PII detection and masking
APPLIES TO: Azure Data Factory Azure Synapse Analytics
Try out Data Factory in Microsoft Fabric, an all-in-one analytics solution for enterprises. Microsoft Fabric covers everything from data movement to data science, real-time analytics, business intelligence, and reporting. Learn how to start a new trial for free!
This article describes a solution template that you can use to detect and mask PII data in your data flow with Azure AI services.
About this solution template
This template retrieves a dataset from Azure Data Lake Storage Gen2 source. Then, a request body is created with a derived column and an external call transformation calls Azure AI services and masks PII before loading to the destination sink.
The template contains one activity:
- Data flow to detect and mask PII data
This template defines 3 parameters:
- sourceFileSystem is the folder path where files are read from the source store. You need to replace the default value with your own folder path.

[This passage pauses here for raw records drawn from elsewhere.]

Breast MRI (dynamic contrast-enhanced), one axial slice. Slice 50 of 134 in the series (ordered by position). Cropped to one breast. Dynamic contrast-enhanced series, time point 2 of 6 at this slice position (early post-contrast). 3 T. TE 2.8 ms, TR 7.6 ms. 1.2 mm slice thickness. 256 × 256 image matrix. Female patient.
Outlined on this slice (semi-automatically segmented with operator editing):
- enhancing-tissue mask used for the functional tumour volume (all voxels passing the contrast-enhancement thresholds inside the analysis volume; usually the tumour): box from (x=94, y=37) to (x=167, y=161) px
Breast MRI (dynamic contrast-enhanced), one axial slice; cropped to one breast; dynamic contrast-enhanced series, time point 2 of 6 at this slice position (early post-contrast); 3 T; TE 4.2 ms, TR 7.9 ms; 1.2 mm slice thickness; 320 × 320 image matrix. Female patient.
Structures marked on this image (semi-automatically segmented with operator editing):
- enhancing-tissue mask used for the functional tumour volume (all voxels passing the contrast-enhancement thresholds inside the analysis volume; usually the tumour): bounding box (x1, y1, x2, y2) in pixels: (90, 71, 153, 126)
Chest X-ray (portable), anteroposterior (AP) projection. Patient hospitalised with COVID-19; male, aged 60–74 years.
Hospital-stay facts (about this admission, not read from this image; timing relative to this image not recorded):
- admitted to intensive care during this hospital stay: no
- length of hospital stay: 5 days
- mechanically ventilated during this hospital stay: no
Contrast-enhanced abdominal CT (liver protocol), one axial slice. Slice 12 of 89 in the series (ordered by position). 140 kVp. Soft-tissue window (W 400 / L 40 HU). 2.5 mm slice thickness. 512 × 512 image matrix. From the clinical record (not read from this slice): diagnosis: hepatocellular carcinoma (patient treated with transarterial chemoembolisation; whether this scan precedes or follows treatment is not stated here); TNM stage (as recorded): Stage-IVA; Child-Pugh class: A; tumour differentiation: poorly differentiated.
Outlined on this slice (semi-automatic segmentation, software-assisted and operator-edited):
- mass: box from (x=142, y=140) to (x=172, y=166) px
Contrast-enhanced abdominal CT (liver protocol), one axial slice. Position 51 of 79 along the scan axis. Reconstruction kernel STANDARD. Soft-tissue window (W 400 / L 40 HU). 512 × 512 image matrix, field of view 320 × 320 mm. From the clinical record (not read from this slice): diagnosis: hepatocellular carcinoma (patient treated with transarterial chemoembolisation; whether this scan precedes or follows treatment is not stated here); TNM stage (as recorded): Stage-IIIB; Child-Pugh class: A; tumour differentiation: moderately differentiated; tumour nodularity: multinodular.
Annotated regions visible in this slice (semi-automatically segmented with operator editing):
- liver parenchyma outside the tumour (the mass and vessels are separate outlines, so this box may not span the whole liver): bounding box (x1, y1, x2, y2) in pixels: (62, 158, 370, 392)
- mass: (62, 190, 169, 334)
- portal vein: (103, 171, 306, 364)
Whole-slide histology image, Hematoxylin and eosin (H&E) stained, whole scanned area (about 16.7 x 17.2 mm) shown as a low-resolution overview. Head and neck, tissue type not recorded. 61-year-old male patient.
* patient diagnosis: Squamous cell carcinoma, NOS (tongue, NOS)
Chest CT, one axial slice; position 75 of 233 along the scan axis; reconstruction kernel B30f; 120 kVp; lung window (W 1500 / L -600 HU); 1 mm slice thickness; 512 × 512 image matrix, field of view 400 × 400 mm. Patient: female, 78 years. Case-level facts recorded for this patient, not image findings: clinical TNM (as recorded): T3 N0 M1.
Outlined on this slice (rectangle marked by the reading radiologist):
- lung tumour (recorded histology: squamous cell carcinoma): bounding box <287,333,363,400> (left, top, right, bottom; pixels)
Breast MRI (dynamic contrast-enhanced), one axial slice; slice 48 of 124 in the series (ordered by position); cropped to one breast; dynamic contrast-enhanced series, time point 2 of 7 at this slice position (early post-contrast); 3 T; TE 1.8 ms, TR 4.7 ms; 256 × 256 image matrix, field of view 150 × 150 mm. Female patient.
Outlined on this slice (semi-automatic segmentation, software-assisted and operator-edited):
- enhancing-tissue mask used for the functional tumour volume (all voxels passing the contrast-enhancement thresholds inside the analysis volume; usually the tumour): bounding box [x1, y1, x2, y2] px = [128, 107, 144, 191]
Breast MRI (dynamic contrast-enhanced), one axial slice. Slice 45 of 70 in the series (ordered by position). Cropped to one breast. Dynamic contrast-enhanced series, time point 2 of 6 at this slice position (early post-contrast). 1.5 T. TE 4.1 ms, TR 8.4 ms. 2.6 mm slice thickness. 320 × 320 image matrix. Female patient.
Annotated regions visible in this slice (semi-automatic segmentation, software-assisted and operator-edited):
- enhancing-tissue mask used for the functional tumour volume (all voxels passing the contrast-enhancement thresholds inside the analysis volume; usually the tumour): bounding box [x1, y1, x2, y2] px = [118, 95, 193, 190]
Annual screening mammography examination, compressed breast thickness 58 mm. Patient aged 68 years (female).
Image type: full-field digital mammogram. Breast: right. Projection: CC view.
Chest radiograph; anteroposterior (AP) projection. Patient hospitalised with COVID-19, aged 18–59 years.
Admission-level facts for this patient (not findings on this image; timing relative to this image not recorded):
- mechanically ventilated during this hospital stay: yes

- sourceFilePath is the subfolder path where files are read from the source store. You need to replace the default value with your own subfolder path.
- sourceFileName is the name of the file that you would like to transform. You need to replace the default value with your own file name.
- Azure AI services resource endpoint URL and Key (create a new resource here)
How to use this solution template
Go to template PII detection and masking by scrolling through the template gallery or filter for the template.
Use the drop down to create a New connection to your source storage store or choose an existing connection. The source storage store is where you want to read files from.
Clicking New will require you to create a new linked service connection.
Use the drop down to create a New connection to your Azure AI services resource or choose an existing connection. You will need an endpoint URL and resource key to create this connection.
Clicking New will require you to create a new linked service connection. Make sure to enter your resource's endpoint URL and the resource key under the Auth header Ocp-Apim-Subscription-Key.
Select Use this template to create the pipeline.
You should see the following pipeline:
Clicking into the dataflow activity will show the following dataflow:
Turn on Data flow debug.
Update Parameters in Debug Settings and Save.
Preview the results in Data Preview.
When data preview results are as expected, update the Parameters.
Return to pipeline and select Debug. Review results and publish.